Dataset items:
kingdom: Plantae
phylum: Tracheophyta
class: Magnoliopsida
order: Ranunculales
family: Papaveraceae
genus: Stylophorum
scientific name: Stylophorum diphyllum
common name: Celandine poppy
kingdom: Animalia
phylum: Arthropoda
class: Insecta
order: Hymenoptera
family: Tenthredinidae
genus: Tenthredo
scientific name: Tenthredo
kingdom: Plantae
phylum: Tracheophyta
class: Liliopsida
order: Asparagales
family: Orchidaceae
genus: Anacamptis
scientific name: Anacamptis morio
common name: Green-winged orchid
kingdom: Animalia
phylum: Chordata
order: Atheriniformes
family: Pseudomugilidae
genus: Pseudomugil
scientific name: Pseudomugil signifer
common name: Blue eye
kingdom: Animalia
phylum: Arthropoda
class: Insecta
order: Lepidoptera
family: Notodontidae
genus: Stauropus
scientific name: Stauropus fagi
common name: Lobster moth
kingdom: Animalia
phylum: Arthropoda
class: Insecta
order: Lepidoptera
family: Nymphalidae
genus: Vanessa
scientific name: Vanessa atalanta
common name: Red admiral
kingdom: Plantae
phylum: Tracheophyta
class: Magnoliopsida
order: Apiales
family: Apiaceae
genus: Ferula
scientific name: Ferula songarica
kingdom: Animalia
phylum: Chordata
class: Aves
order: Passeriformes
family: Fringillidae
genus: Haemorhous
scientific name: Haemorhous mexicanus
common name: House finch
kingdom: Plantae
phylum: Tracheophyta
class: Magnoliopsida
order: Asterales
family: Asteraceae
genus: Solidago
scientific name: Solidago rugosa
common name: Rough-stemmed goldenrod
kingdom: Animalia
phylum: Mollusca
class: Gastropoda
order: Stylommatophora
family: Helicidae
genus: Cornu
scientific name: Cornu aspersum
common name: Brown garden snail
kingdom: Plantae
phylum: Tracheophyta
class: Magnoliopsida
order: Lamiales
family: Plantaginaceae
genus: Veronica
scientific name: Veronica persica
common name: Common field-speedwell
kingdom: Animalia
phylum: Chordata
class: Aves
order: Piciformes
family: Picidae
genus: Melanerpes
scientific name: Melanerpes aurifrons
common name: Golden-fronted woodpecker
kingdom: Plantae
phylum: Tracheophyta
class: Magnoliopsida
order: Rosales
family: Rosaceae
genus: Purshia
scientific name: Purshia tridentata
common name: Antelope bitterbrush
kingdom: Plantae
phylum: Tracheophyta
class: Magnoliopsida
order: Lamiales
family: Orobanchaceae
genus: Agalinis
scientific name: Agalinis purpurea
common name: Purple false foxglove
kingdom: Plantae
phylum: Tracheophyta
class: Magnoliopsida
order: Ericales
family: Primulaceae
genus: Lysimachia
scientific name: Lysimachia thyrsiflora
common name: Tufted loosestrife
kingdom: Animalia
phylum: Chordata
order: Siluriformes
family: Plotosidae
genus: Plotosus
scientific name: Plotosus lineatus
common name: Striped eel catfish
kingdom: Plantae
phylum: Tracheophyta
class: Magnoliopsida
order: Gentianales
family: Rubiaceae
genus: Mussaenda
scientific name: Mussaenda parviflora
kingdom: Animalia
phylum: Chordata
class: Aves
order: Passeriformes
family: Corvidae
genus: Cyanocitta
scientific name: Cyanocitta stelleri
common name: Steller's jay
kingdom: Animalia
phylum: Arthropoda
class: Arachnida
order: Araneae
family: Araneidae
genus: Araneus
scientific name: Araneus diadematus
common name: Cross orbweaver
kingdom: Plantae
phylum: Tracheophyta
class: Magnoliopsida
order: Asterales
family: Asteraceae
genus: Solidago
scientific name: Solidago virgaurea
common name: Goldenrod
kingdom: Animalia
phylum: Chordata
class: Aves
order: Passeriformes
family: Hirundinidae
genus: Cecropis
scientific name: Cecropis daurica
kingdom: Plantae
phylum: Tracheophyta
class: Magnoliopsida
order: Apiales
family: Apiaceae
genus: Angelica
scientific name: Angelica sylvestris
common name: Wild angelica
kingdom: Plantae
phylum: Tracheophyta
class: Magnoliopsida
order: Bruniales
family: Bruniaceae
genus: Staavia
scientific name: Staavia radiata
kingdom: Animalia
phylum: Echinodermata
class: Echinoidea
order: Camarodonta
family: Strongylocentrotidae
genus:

» **Exercise details**: Reproduce all of the lines above without altering any of them.

» **Solved exercise**:
kingdom: Plantae
phylum: Tracheophyta
class: Magnoliopsida
order: Ranunculales
family: Papaveraceae
genus: Stylophorum
scientific name: Stylophorum diphyllum
common name: Celandine poppy
kingdom: Animalia
phylum: Arthropoda
class: Insecta
order: Hymenoptera
family: Tenthredinidae
genus: Tenthredo
scientific name: Tenthredo
kingdom: Plantae
phylum: Tracheophyta
class: Liliopsida
order: Asparagales
family: Orchidaceae
genus: Anacamptis
scientific name: Anacamptis morio
common name: Green-winged orchid
kingdom: Animalia
phylum: Chordata
order: Atheriniformes
family: Pseudomugilidae
genus: Pseudomugil
scientific name: Pseudomugil signifer
common name: Blue eye
kingdom: Animalia
phylum: Arthropoda
class: Insecta
order: Lepidoptera
family: Notodontidae
genus: Stauropus
scientific name: Stauropus fagi
common name: Lobster moth
kingdom: Animalia
phylum: Arthropoda
class: Insecta
order: Lepidoptera
family: Nymphalidae
genus: Vanessa
scientific name: Vanessa atalanta
common name: Red admiral
kingdom: Plantae
phylum: Tracheophyta
class: Magnoliopsida
order: Apiales
family: Apiaceae
genus: Ferula
scientific name: Ferula songarica
kingdom: Animalia
phylum: Chordata
class: Aves
order: Passeriformes
family: Fringillidae
genus: Haemorhous
scientific name: Haemorhous mexicanus
common name: House finch
kingdom: Plantae
phylum: Tracheophyta
class: Magnoliopsida
order: Asterales
family: Asteraceae
genus: Solidago
scientific name: Solidago rugosa
common name: Rough-stemmed goldenrod
kingdom: Animalia
phylum: Mollusca
class: Gastropoda
order: Stylommatophora
family: Helicidae
genus: Cornu
scientific name: Cornu aspersum
common name: Brown garden snail
kingdom: Plantae
phylum: Tracheophyta
class: Magnoliopsida
order: Lamiales
family: Plantaginaceae
genus: Veronica
scientific name: Veronica persica
common name: Common field-speedwell
kingdom: Animalia
phylum: Chordata
class: Aves
order: Piciformes
family: Picidae
genus: Melanerpes
scientific name: Melanerpes aurifrons
common name: Golden-fronted woodpecker
kingdom: Plantae
phylum: Tracheophyta
class: Magnoliopsida
order: Rosales
family: Rosaceae
genus: Purshia
scientific name: Purshia tridentata
common name: Antelope bitterbrush
kingdom: Plantae
phylum: Tracheophyta
class: Magnoliopsida
order: Lamiales
family: Orobanchaceae
genus: Agalinis
scientific name: Agalinis purpurea
common name: Purple false foxglove
kingdom: Plantae
phylum: Tracheophyta
class: Magnoliopsida
order: Ericales
family: Primulaceae
genus: Lysimachia
scientific name: Lysimachia thyrsiflora
common name: Tufted loosestrife
kingdom: Animalia
phylum: Chordata
order: Siluriformes
family: Plotosidae
genus: Plotosus
scientific name: Plotosus lineatus
common name: Striped eel catfish
kingdom: Plantae
phylum: Tracheophyta
class: Magnoliopsida
order: Gentianales
family: Rubiaceae
genus: Mussaenda
scientific name: Mussaenda parviflora
kingdom: Animalia
phylum: Chordata
class: Aves
order: Passeriformes
family: Corvidae
genus: Cyanocitta
scientific name: Cyanocitta stelleri
common name: Steller's jay
kingdom: Animalia
phylum: Arthropoda
class: Arachnida
order: Araneae
family: Araneidae
genus: Araneus
scientific name: Araneus diadematus
common name: Cross orbweaver
kingdom: Plantae
phylum: Tracheophyta
class: Magnoliopsida
order: Asterales
family: Asteraceae
genus: Solidago
scientific name: Solidago virgaurea
common name: Goldenrod
kingdom: Animalia
phylum: Chordata
class: Aves
order: Passeriformes
family: Hirundinidae
genus: Cecropis
scientific name: Cecropis daurica
kingdom: Plantae
phylum: Tracheophyta
class: Magnoliopsida
order: Apiales
family: Apiaceae
genus: Angelica
scientific name: Angelica sylvestris
common name: Wild angelica
kingdom: Plantae
phylum: Tracheophyta
class: Magnoliopsida
order: Bruniales
family: Bruniaceae
genus: Staavia
scientific name: Staavia radiata
kingdom: Animalia
phylum: Echinodermata
class: Echinoidea
order: Camarodonta
family: Strongylocentrotidae
genus:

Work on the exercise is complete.